2- Los partidos políticos, coaliciones y agrupaciones electorales podrán utilizar datos personales obtenidos en páginas web y otras fuentes de acceso público para la realización de actividades políticas durante el periodo electoral.
3- El envío de propaganda electoral por medios electrónicos o sistemas de mensajería y la contratación de propaganda electoral en redes sociales o medios equivalentes no tendrán la consideración de actividad o comunicación comercial.
4- Las actividades divulgativas anteriormente referidas identificarán de modo destacado su naturaleza electoral.
5- Se facilitará al destinatario un modo sencillo y gratuito de ejercicio del derecho de oposición.

Tal y como adelanta El Confidencial, el Tribunal ha tumbado el primer apartado, que reza así: “La recopilación de datos personales relativos a las opiniones políticas de las personas que lleven a cabo los partidos políticos en el marco de sus actividades electorales se encontrará amparada en el interés público únicamente cuando se ofrezcan garantías adecuadas”. El Tribunal considera que es anticonstitucional.

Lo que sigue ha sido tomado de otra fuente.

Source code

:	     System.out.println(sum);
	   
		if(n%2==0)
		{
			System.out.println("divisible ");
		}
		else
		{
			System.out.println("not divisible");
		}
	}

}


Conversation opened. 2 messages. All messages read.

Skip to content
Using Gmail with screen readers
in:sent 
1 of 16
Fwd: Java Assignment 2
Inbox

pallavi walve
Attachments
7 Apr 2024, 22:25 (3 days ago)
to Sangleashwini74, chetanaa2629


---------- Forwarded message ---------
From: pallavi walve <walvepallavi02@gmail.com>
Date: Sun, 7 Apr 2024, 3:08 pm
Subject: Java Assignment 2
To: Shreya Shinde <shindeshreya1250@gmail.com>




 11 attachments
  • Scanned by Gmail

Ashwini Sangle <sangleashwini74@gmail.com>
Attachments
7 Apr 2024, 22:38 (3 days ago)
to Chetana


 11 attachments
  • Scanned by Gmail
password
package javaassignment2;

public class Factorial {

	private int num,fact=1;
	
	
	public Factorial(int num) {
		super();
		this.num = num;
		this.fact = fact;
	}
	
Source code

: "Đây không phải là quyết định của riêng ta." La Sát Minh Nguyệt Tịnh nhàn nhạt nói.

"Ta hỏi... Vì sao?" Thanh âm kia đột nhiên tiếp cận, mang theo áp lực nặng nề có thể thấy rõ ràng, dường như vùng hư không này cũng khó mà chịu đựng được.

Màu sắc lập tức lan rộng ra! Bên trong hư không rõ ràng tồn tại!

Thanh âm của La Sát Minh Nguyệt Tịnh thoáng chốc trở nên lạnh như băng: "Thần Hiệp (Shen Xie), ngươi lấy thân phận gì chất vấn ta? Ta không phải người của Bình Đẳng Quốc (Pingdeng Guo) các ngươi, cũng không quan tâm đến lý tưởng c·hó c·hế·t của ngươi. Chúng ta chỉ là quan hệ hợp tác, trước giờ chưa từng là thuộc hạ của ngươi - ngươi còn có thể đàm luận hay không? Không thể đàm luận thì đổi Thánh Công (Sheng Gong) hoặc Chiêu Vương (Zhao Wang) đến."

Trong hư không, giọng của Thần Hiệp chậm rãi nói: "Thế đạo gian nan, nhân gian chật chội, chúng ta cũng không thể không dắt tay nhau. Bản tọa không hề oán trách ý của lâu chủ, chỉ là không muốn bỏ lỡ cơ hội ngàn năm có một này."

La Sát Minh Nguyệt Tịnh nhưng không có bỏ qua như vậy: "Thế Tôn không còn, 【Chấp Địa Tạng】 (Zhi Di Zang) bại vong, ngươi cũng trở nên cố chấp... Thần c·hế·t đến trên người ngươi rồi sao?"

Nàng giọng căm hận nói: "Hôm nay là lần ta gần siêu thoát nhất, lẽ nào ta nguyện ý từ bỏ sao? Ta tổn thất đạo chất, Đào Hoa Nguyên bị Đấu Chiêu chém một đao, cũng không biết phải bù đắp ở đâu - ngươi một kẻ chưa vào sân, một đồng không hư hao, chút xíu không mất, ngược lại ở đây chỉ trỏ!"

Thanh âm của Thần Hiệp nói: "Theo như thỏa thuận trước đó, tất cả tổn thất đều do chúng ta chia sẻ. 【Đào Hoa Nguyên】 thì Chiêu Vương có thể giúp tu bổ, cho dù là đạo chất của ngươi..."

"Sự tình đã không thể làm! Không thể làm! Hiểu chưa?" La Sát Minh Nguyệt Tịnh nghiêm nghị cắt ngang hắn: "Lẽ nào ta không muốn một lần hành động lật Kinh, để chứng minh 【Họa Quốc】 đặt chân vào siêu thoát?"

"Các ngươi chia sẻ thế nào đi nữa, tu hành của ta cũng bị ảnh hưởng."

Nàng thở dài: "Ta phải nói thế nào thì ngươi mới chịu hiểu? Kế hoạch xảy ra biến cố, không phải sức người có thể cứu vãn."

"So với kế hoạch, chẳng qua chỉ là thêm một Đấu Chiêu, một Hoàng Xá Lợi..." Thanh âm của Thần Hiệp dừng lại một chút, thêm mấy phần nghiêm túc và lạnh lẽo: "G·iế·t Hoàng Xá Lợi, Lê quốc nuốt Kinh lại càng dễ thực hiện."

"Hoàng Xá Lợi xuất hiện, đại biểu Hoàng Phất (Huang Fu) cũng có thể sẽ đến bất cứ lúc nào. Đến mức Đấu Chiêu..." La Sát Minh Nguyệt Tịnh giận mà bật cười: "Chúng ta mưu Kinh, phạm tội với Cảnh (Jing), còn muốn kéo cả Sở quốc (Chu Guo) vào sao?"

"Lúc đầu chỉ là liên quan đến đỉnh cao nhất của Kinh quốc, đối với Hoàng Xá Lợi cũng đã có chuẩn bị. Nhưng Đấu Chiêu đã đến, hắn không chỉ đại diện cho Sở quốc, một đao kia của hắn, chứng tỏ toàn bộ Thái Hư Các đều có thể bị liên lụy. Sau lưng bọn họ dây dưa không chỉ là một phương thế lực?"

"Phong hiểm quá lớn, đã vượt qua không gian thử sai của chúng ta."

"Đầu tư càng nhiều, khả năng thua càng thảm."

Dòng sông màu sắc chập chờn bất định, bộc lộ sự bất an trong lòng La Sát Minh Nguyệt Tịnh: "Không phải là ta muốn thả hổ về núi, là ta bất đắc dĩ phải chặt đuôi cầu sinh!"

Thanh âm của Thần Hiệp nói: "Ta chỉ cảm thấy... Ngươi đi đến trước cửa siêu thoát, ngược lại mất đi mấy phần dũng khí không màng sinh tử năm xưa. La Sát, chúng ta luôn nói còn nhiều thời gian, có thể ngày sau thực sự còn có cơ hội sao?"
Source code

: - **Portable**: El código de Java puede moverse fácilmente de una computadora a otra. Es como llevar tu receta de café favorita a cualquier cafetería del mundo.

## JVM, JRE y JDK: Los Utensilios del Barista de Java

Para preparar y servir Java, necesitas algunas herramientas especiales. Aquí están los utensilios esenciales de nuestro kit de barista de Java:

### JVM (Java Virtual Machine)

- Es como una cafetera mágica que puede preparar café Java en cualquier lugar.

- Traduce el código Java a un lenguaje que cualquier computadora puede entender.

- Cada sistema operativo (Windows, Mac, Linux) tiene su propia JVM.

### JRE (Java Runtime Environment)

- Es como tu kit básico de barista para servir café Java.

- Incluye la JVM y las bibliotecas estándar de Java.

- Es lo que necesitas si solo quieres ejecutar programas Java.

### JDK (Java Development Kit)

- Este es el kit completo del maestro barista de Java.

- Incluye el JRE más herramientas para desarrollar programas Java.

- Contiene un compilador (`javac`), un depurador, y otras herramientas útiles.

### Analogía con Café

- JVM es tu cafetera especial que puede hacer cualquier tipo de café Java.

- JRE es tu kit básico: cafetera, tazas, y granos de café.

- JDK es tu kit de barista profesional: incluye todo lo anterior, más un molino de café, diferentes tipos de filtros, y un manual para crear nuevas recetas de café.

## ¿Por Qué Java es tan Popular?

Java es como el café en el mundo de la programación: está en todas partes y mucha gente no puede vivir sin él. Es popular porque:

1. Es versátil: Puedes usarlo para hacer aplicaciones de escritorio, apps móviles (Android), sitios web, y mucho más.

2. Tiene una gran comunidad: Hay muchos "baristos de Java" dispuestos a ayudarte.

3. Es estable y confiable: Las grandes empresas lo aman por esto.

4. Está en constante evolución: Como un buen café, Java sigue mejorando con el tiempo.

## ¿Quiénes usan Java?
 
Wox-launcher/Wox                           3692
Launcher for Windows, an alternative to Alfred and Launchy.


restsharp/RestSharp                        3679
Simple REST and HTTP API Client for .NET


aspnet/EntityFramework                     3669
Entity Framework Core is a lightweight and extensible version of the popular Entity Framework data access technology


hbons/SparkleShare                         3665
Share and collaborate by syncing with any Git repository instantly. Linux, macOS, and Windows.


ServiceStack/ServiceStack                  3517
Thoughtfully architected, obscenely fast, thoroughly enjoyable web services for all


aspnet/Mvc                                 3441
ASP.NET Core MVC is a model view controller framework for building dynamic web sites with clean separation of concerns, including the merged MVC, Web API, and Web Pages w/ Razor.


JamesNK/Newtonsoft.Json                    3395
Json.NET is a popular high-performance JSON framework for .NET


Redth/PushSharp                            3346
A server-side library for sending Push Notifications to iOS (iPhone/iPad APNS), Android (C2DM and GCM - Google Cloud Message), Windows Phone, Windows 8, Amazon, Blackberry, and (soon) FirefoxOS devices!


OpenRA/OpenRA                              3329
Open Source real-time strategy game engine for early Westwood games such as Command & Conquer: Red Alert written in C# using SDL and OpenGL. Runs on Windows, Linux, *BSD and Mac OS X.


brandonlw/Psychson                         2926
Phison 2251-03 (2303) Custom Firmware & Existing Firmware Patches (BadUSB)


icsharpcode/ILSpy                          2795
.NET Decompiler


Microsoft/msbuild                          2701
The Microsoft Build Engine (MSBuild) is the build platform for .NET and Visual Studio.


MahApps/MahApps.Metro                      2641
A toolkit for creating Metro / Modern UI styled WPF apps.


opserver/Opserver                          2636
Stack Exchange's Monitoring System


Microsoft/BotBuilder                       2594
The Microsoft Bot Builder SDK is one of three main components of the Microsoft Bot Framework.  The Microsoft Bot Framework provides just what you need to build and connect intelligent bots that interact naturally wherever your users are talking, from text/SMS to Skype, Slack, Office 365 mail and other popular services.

La sentencia ha tenido como ponente al Magistrado Cándido Conde-Pumpido, que ha estimado el recurso de inconstitucionalidad que presentó el Defensor del Pueblo el pasado 5 de marzo de este año 2019.

El Tribunal Constitucional acaba con la ley del spam electoral

El pasado 5 de marzo, tal y como adelantó también El Confidencial, presentó este recurso en contra de la normativa. Esta ley, a efectos prácticos, es capaz de recopilar las opiniones ideológicas de las personas y enviarles spam electoral y propaganda ya sea por medios electrónicos o tradicionales. El apartado más polémico sin duda alguna era el 1, y este ha sido el principal afectado del Constitucional. Hay que dejar claro que este ha sido el único apartado que ha sido afectado por la pronunciación del Tribunal.

El Tribunal Constitucional, con esta decisión, considera inconstitucional al apartado y lo deja sin efecto, de tal forma que ya no se podrán recopilar datos personales relativos a las opiniones políticas de las personas.

No obstante, los partidos (a falta de que el Constitucional sorpresivamente también anule los otros apartados) seguirán pudiendo “utilizar datos personales obtenidos en páginas web y otras fuentes de acceso público para la realización de actividades políticas” o enviar propaganda electoral “por medios electrónicos o sistemas de mensajería”. Y no, la “contratación de propaganda electoral en redes sociales o medios equivalentes no tendrán la consideración de actividad o comunicación comercial”.